Task instructions: Return the line containing "Mar/25, Property &" and every line after it through the end of the entries below, with no other lines.

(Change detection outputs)
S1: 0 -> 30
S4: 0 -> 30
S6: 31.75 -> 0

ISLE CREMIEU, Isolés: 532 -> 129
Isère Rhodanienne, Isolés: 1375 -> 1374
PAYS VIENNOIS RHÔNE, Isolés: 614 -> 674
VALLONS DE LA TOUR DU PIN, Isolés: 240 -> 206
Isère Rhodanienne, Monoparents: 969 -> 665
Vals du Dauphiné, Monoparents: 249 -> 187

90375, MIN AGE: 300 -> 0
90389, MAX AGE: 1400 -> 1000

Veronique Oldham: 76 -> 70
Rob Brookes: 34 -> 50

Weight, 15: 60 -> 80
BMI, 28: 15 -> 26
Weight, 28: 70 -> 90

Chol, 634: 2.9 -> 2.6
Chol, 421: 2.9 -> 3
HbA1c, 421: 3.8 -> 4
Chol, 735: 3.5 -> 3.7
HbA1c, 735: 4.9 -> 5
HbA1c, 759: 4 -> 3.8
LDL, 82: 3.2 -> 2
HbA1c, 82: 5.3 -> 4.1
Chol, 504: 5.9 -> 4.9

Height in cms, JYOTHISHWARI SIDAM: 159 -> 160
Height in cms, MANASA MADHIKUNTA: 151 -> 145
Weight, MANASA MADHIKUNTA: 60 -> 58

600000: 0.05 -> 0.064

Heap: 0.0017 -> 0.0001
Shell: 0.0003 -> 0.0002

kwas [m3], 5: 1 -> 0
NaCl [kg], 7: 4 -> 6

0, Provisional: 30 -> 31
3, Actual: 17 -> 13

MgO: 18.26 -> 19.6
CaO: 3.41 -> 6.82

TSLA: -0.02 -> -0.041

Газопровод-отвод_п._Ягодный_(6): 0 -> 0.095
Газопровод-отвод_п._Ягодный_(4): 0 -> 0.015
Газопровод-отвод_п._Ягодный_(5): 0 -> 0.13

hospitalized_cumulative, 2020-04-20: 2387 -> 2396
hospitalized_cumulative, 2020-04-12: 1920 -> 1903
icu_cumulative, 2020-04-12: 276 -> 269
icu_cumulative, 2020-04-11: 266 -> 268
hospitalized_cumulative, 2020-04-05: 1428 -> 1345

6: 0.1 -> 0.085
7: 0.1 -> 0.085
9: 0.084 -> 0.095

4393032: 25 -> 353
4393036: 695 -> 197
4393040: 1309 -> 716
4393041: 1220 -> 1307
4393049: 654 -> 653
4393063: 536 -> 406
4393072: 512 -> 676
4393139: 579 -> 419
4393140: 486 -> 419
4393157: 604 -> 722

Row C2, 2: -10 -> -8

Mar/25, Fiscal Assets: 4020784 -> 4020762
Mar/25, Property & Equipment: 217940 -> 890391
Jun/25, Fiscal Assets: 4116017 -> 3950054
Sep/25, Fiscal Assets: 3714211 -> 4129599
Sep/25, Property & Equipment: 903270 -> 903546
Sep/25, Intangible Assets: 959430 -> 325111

Written answer:
Mar/25, Property & Equipment: 217940 -> 890391
Jun/25, Fiscal Assets: 4116017 -> 3950054
Sep/25, Fiscal Assets: 3714211 -> 4129599
Sep/25, Property & Equipment: 903270 -> 903546
Sep/25, Intangible Assets: 959430 -> 325111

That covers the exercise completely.